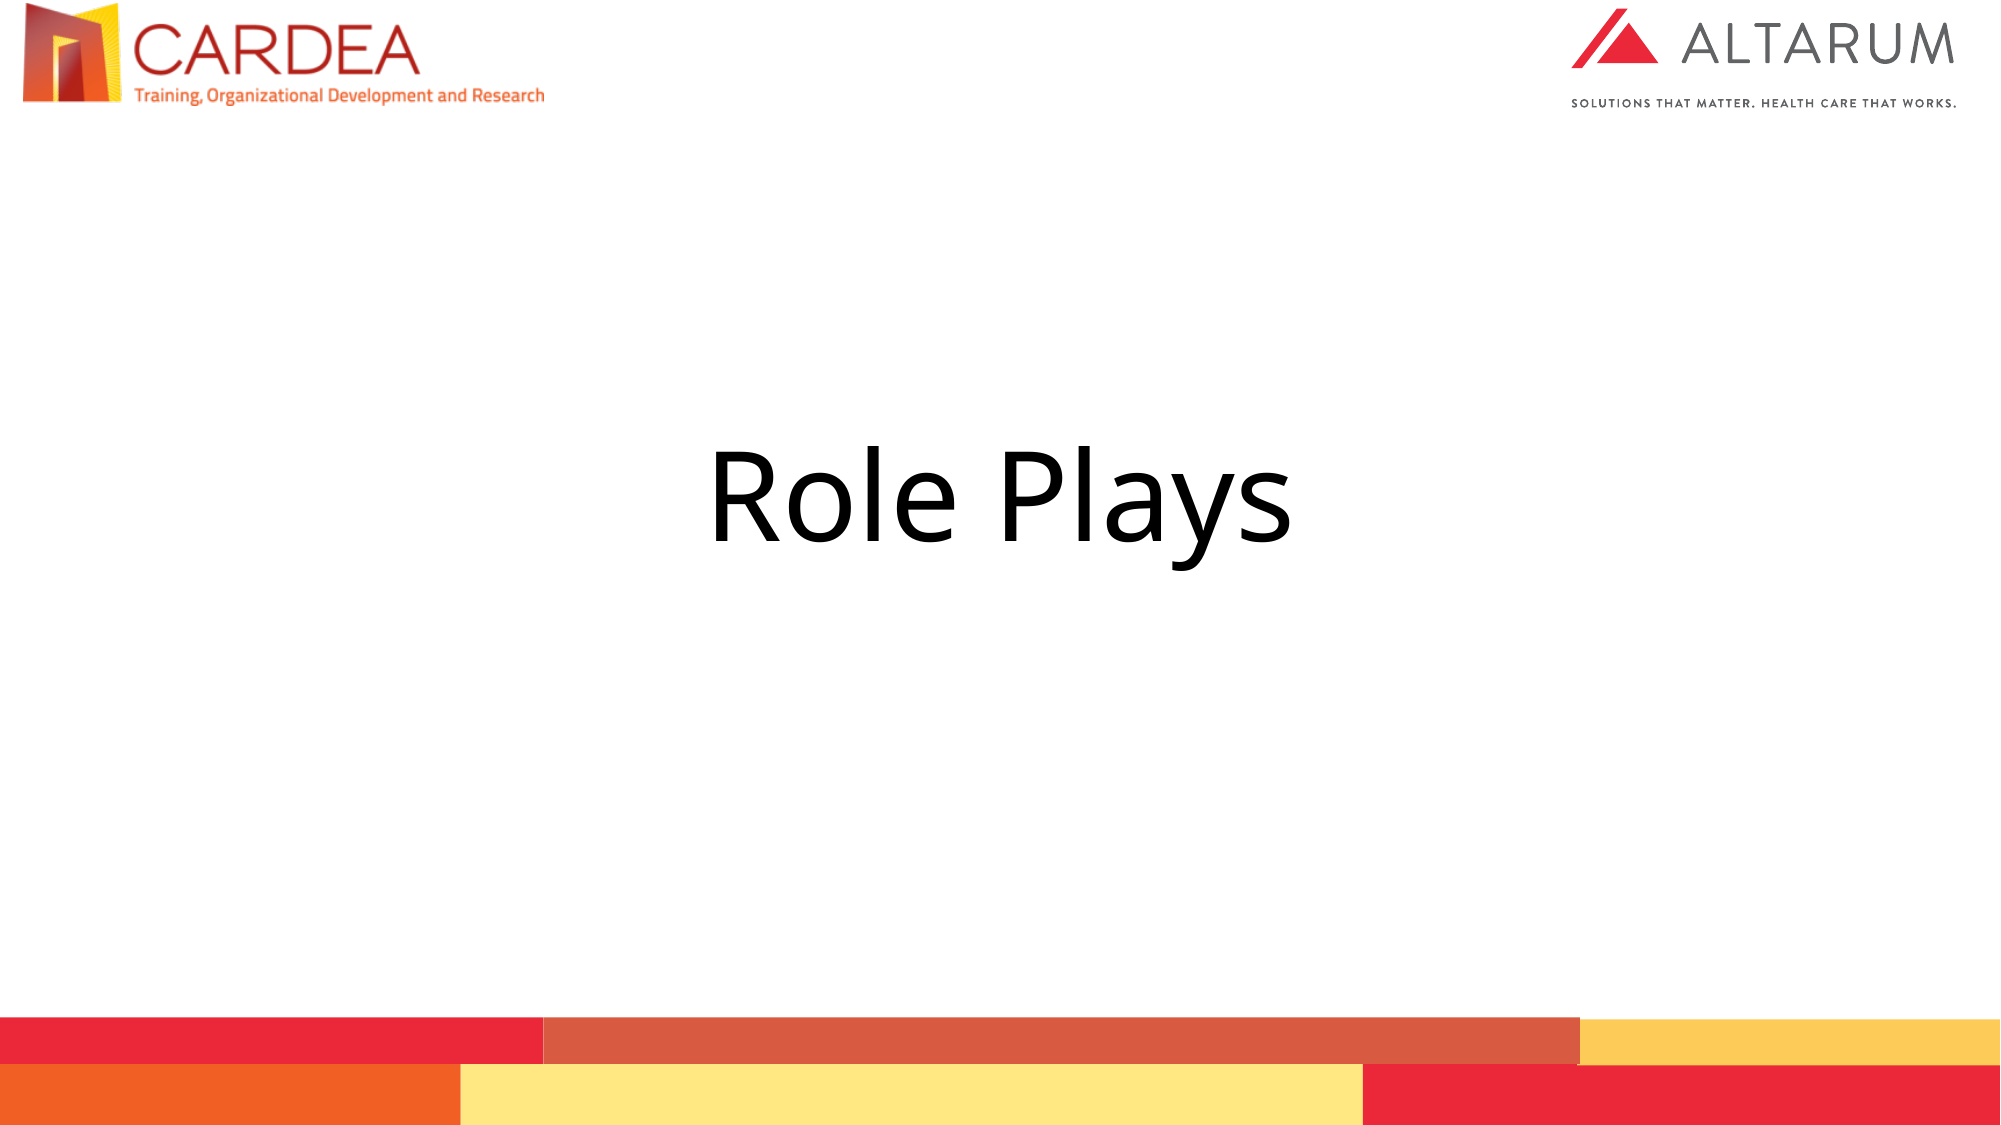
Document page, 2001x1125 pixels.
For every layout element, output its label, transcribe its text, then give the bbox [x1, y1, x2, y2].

picture [23, 3, 544, 106]
title Role Plays [249, 184, 1750, 576]
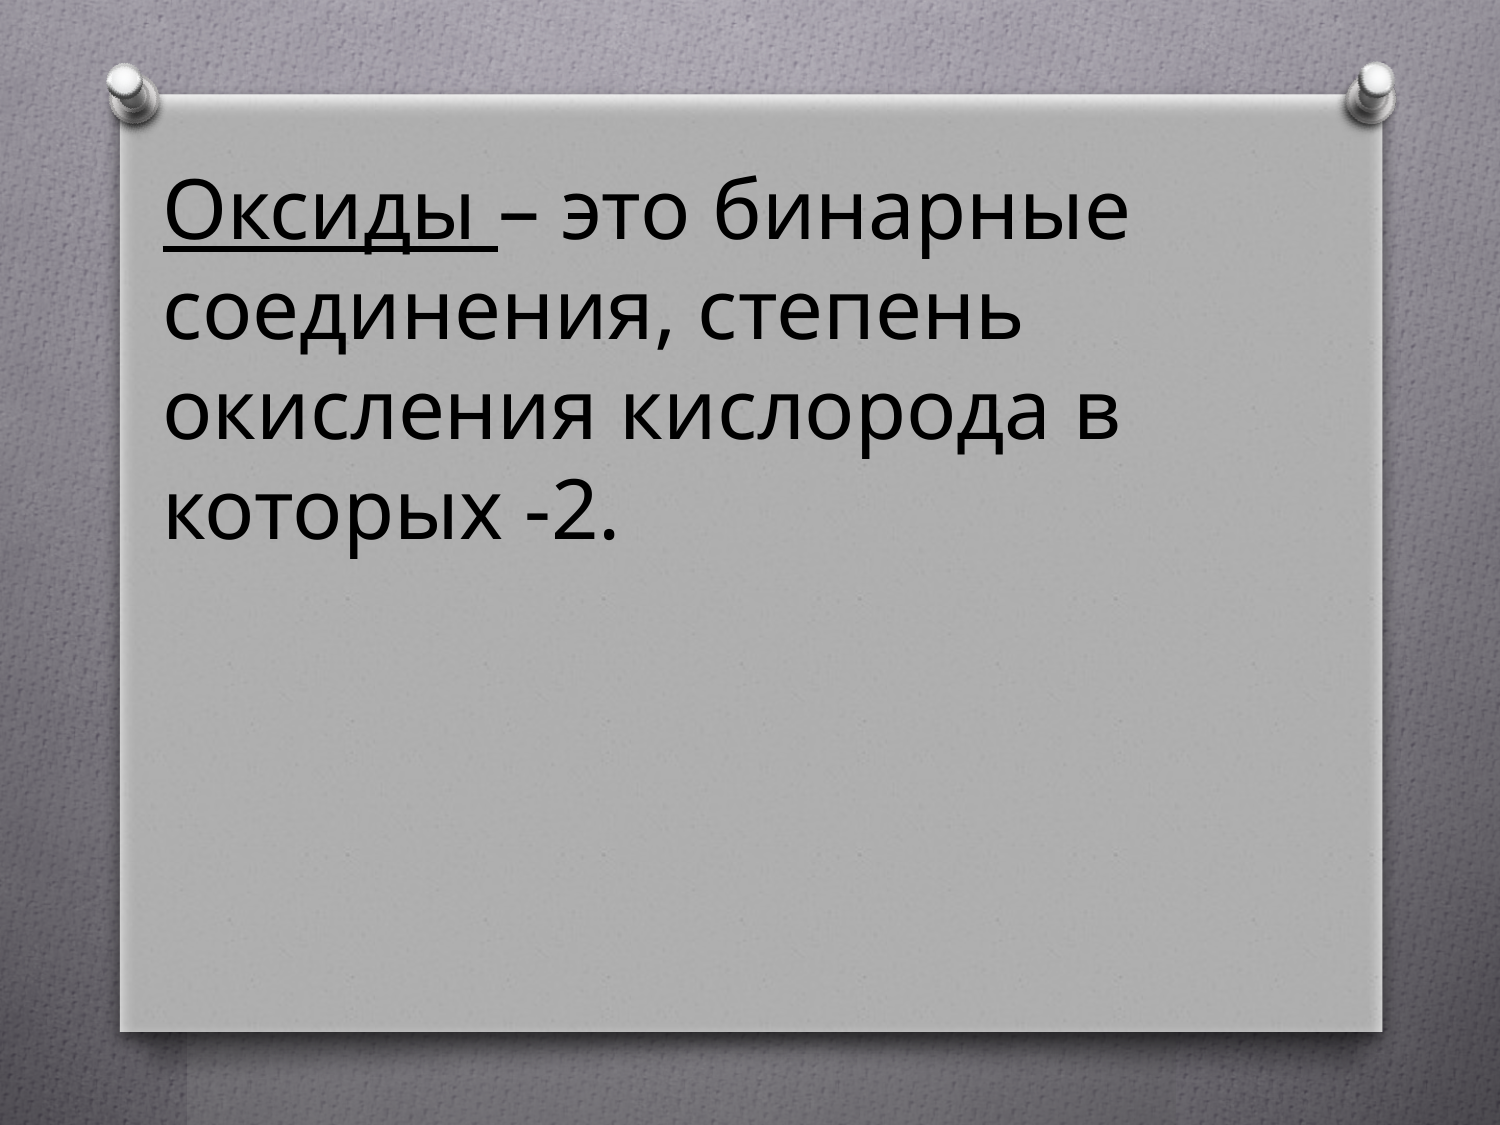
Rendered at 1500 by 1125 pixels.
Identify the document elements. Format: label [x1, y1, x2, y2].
:::::
== Work item ==
Say how many lines of the data above have the string "pixels" in them, and write nothing besides that number.

== Response area ==
2